The SR-71 burned JP-7, a highly stable fuel which serving a second purpose of cooling most of the plane's components, and requiring a chemical igniter on engine start-up. Behind the cockpit, the vast length of the airplane's 107-foot fuselage is fuel storage. The skin of the fuselage is the tank, which, when sitting unheated on the ground would leak fuel at a rate of 1000 pounds per hour.. When flying supersonic, the skin warmed to above 650 degree Fahrenheit and expanded, closing the seams.
During the summer, grounds crews would put a tent out over the cockpit area, to keep it as cool as possible before the pilot entered. The pressurized suits, airtight, had their own air conditioning system. The challenge was, once you put the helmet on, you were isolated from your own body. "Of course, as soon as they put the visor down your nose starts itching, "says B.C. "You had a knob that would bring the microphone in and out (closer to or further from the face), to bring the microphone way in and try to get down and...(relieve the itch)." Everything in the cockpit, all the panels and switches, was in close proximity, which Thomas says he really enjoyed.
After about thirty minutes of cruise flight, even wearing the "garden gloves" of the pressure suit, you could touch the window and barely hold it there for 3-4 seconds. Thus, air conditioning, which brought the cockpit temperature down to about 70-degrees. The a/c ran through the fuel to cool, and on missions where fuel got low, the a/c became ineffective, B.C. says, "on one occasion raising the cockpit temperature to 120 degrees. It took another 30 minutes after the plane took on fuel before the temperature returned to a comfortable level."
All the components of the SR-71 required special consideration in design and manufacture. Given the weight of the plane, 130-thousand pounds fully fueled, the tires were about 140-ply and were nitrogen-filled at 650 psi. They were good for eight to twelve landings, and usually changed after eight. That's because the tires were hard as a rock and tended to cut on each touchdown. They required special insulated sleeves in the wheel wells to fend off the tremendous heat of air rushing around the fuselage at Mach 3+. The landing gear strut, of forged titanium, absorbed heat and required cooling for four hours once the plane landed.
Ground crew working around a Blackbird could get a burn they'd unlikely ever forget.
The Blackbird also embodied some of the pioneering elements of stealth technology - - no right angles, a leading edge of baffled plastic to disperse a radar signal and a special pigment in the paint to fend off electromagnetic waves.

• DIRECTIVES:
1. In the SR-71 passage, switch "Blackbird" to "SR-71" and give the passage again from "Ground crew working" to "off electromagnetic waves.".
2. List the pioneering elements of stealth technology that the SR-71 passage says the Blackbird embodied.

• DATA BLOCK:

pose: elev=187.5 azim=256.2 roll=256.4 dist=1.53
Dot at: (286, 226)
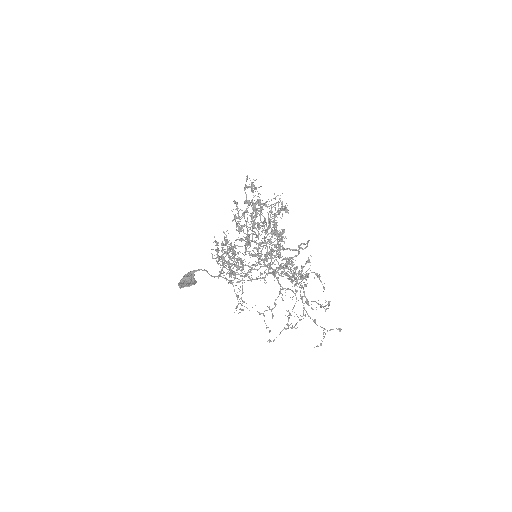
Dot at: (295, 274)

• SOLVED TASKS:
1.
Ground crew working around a SR-71 could get a burn they'd unlikely ever forget.
The SR-71 also embodied some of the pioneering elements of stealth technology - - no right angles, a leading edge of baffled plastic to disperse a radar signal and a special pigment in the paint to fend off electromagnetic waves.

2.
- No right angles
- A leading edge of baffled plastic to disperse a radar signal
- A special pigment in the paint to fend off electromagnetic waves